Fa discutere un articolo dell'Economist, scritto da Ryan Avent, in cui si parla della correlazione tra la difficoltà che molti trovano a diventare adulti, mentalmente parlando, e i videogiochi. No, non si tratta del solito atto di accusa, ma di un ragionamento più serio che riguarda i grossi cambiamenti sociali in atto nel mondo occidentale.
La tesi non è infatti che siano i videogiochi a bloccare la crescita, ma che diventino un rifugio per i fallimenti della vita, in particolare dopo aver perso il lavoro o non averlo proprio trovato.
L'articolo riporta dei dati precisi e afferma che tra il 2000 e il 2015 negli Stati Uniti la percentuale degli occupati di vent'anni senza una laurea è passata dall'82% al 72%. Soprattutto il dato del 2015 è preoccupante: ben il 22% dei facenti parte di questo gruppo non ha lavorato nei dodici mesi precedenti.

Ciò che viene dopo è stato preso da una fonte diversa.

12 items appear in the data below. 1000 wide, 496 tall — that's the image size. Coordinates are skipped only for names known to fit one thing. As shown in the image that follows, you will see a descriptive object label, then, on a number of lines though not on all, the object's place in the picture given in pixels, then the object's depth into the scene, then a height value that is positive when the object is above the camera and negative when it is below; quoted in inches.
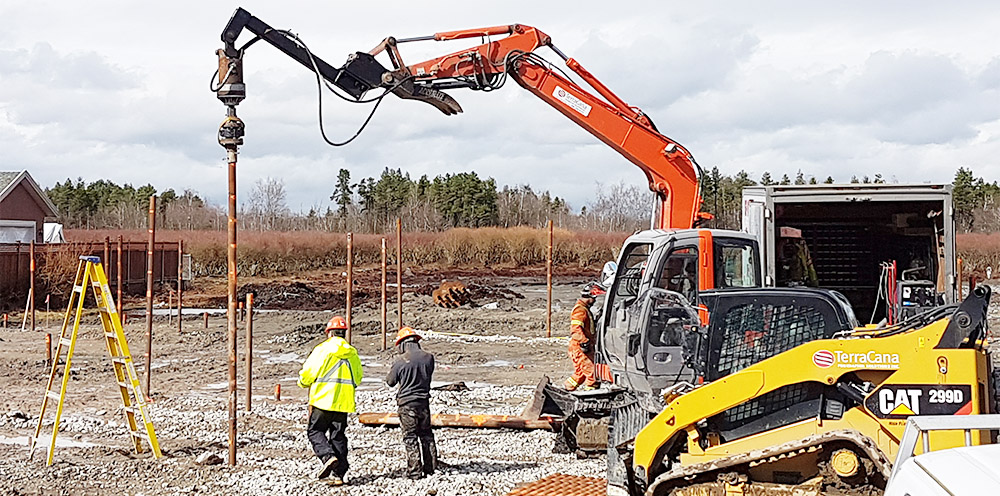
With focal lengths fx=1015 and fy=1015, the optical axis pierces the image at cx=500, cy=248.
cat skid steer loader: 252.7 -32.8
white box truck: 477.1 +16.0
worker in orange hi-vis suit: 444.1 -33.7
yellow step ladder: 391.9 -29.3
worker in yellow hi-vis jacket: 361.4 -46.1
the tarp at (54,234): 1533.0 +60.7
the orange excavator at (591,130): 377.7 +65.3
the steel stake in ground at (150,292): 490.9 -9.3
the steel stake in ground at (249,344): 482.6 -34.6
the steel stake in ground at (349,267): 677.9 +3.6
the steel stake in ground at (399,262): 765.9 +7.5
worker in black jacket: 373.4 -50.8
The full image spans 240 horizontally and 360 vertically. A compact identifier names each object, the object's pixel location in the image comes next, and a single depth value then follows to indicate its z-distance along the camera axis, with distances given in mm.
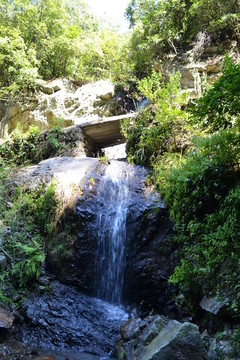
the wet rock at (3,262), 5117
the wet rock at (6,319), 4086
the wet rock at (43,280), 5360
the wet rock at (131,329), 3855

Queste persone finiscono per rimanere a casa insieme ai genitori, perdendo la prospettiva di avere una carriera o di diventare autonomi. Il 75% di loro usa i videogiochi come via di fuga. Insomma, dentro ai mondi virtuali queste persone, di fatto, smettono di crescere, ma non per i videogiochi in sé, quanto per la mancanza di rapporti con il mondo reale e di prospettive tali da spingerli a diventare autonomi. Si tratta insomma di una grossa mutazione sociale, che produrrà i suoi maggiori effetti nel futuro. L'articolo, comunque, è molto lungo e vi invitiamo a leggerlo per intero, senza trarre conclusioni affrettate.